Article d'époque sur Renzo De Vecchi
Article d’époque sur Renzo De Vecchi

Un jeune homme élégant

Le talent de Renzo De Vecchi lui permet de jouer à plusieurs postes sur le terrain. Si en équipe de jeunes, il évolue à ce poste si particulier de « demi », cela n’est pas le cas plus tard. Quand il devient professionnel, il s’impose d’abord dans l’axe, avant d’être très vite décalé à une position naissante d’arrière gauche. Rien à voir entre Renzo De Vecchi et Roberto Carlos. Vecchi n’est pas très puissant physiquement, pas très grand non plus. Mais sa débauche d’énergie lui permet très largement de compenser ses rares déficiences sur le plan physique. Les tifosis, des plus mesurés aux plus extrêmes, adorent Renzo De Vecchi. Celui-ci leur rend bien leur amour, en étant un des leaders du vestiaire et un des leaders sur le terrain alors qu’il est loin d’être majeur. Le Milan a certes déjà trois championnats, mais ne peut rivaliser face aux voisins piémontais.

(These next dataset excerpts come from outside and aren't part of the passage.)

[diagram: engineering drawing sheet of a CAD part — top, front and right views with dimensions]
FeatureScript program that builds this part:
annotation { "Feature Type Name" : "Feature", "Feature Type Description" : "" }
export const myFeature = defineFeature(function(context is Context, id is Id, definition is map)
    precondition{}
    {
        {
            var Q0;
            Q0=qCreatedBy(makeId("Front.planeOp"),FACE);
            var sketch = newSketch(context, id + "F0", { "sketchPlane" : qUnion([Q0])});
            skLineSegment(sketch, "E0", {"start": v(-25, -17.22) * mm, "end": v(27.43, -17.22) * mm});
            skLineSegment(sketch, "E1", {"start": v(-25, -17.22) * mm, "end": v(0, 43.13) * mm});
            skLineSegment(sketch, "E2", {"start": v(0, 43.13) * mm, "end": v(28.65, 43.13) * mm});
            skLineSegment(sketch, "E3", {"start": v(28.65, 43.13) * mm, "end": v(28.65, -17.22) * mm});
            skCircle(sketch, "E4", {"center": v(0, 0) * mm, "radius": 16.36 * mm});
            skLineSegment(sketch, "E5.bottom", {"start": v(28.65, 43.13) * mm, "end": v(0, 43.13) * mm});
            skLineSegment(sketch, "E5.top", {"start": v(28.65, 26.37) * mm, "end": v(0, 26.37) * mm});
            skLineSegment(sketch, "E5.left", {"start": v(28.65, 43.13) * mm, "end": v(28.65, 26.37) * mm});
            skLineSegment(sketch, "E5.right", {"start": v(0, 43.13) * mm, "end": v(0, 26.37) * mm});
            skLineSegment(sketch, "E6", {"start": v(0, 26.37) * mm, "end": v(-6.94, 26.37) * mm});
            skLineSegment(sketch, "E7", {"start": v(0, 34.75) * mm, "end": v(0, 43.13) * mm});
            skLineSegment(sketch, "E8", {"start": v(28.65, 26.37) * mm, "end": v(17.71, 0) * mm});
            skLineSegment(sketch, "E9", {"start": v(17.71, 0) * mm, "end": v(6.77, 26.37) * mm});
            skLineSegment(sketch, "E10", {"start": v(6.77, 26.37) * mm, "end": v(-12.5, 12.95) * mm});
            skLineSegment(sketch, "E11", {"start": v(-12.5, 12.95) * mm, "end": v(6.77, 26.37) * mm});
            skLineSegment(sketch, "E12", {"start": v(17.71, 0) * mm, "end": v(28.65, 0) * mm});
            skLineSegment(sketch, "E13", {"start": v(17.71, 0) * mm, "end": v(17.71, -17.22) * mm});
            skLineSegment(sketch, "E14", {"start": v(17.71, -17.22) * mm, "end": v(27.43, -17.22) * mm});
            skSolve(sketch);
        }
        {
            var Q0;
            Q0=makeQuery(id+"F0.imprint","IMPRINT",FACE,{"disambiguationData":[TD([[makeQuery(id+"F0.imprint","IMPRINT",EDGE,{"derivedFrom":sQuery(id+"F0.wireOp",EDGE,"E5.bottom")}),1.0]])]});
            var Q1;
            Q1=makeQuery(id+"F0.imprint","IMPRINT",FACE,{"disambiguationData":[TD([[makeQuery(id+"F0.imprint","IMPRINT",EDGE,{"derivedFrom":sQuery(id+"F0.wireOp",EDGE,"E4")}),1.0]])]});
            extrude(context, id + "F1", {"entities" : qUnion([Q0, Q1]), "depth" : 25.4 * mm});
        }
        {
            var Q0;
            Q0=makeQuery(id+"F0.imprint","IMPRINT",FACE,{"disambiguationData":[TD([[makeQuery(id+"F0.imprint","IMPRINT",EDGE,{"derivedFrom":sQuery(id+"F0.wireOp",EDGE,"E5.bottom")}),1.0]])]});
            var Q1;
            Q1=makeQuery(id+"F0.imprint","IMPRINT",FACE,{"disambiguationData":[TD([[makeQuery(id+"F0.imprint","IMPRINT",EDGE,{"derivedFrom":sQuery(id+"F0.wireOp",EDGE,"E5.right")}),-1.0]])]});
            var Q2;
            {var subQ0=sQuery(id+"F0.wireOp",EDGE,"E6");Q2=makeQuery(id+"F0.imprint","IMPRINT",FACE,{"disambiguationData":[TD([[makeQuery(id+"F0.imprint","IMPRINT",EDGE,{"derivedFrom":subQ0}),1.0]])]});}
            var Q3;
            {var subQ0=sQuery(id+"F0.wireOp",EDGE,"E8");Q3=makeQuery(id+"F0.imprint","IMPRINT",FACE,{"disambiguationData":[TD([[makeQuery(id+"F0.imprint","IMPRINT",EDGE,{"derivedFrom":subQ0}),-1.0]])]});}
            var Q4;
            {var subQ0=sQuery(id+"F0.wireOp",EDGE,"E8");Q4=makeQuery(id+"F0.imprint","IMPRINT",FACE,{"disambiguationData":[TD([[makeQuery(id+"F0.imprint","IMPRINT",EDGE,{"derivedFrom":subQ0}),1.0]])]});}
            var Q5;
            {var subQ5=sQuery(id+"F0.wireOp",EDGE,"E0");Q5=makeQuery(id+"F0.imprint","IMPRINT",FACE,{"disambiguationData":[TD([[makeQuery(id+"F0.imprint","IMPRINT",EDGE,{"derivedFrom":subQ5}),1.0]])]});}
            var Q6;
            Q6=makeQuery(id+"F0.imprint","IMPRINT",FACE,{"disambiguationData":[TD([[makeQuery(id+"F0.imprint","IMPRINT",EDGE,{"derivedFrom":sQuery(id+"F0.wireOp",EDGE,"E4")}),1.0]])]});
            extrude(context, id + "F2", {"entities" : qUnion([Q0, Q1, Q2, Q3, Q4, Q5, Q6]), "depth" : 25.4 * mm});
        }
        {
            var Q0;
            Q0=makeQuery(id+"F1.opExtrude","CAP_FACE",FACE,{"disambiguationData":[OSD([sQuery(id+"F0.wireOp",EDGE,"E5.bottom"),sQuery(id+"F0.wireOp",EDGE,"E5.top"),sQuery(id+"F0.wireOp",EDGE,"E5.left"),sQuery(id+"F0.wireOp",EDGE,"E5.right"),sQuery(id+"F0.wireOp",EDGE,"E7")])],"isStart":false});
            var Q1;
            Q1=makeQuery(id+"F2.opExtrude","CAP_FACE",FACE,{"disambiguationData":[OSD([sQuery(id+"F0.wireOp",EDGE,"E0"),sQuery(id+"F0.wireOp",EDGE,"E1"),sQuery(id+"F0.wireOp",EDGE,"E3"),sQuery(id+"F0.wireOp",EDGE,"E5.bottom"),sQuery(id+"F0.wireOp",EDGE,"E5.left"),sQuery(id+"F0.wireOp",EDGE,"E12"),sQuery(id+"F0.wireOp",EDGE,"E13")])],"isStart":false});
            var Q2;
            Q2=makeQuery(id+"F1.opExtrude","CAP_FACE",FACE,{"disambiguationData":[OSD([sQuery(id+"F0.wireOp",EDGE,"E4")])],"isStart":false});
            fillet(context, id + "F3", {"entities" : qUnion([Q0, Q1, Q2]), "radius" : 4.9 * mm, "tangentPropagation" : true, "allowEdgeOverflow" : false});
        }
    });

Car même si le championnat n’est officiellement qu’amateur, personne ne s’y trompe. Les meilleurs joueurs ont des postes fictifs très bien rémunérés dans les compagnies à la tête des clubs. Après quatre saisons au Milan, une soixantaine de matchs et sept buts, Renzo De Vecchi va chercher à remplir son palmarès. Car pour le moment, il n’a remporté qu’une coupe amicale sous le maillot rouge et noir. Et vu son niveau, il peut prétendre à beaucoup mieux. Son choix de carrière n’aurait aucun sens dans le football moderne. En effet, afin de remplir son palmarès, il quitte l’AC Milan pour rejoindre le Genoa. Le Genoa compte déjà six championnats à son actif. Avec Renzo De Vecchi, il va en remporter trois autres. Depuis 1924, il n’en a pas remporté le moindre.

Un véritable diamant

Mais revenons en 1913. Renzo De Vecchi vient de rejoindre le Genoa, et s’impose là aussi sans difficultés dans l’effectif du club littoral. Ce n’est cependant pas que pour la possibilité de gagner des titres que Renzo De Vecchi signe à Gênes. A Milan, il était employé de la Banca Commerciale di Milano. Son salaire est celui d’un employé de bon niveau, mais n’a rien de somptueux. A la même époque, Vercelli lui propose un chèque en blanc, avec un montant au choix mais pas de job. A Gênes, la Comit, la banque commerciale de la ville, lui propose un emploi de premier rang. Son salaire est du jamais vu. Aucun footballeur n’a jamais gagné autant dans le football italien.

Et même avec l’inflation des salaires due à l’explosion de l’amateurisme marron au cours des années 1920, le salaire de Renzo De Vecchi reste très confortable. Suffisamment, en tout cas, pour le convaincre de rester quatorze saisons à Gênes, avant de prendre sa retraite en 1929. Trois fois champion, il ne connaîtra jamais la gloire d’un sacre en Coupe du Monde, abandonnant la sélection en 1925, neuf ans avant que Pozzo emmène l’Italie sur le toit du monde. Mais Renzo a déjà trente-cinq ans quand il prend sa retraite, un âge très avancé dans le football à l’époque.

Avec quarante-trois sélections en équipe nationale entre 1910 et 1925, dont vingt-six en tant que capitaine, Renzo De Vecchi est le premier très grand défenseur du football italien. Renzo De Vecchi décède le 14 mai 1967 à Milan, sa ville natale. Lors de l’inauguration du Hall of Fame de l’AC Milan, il fait partie de la première génération de la sélection de grands joueurs du club.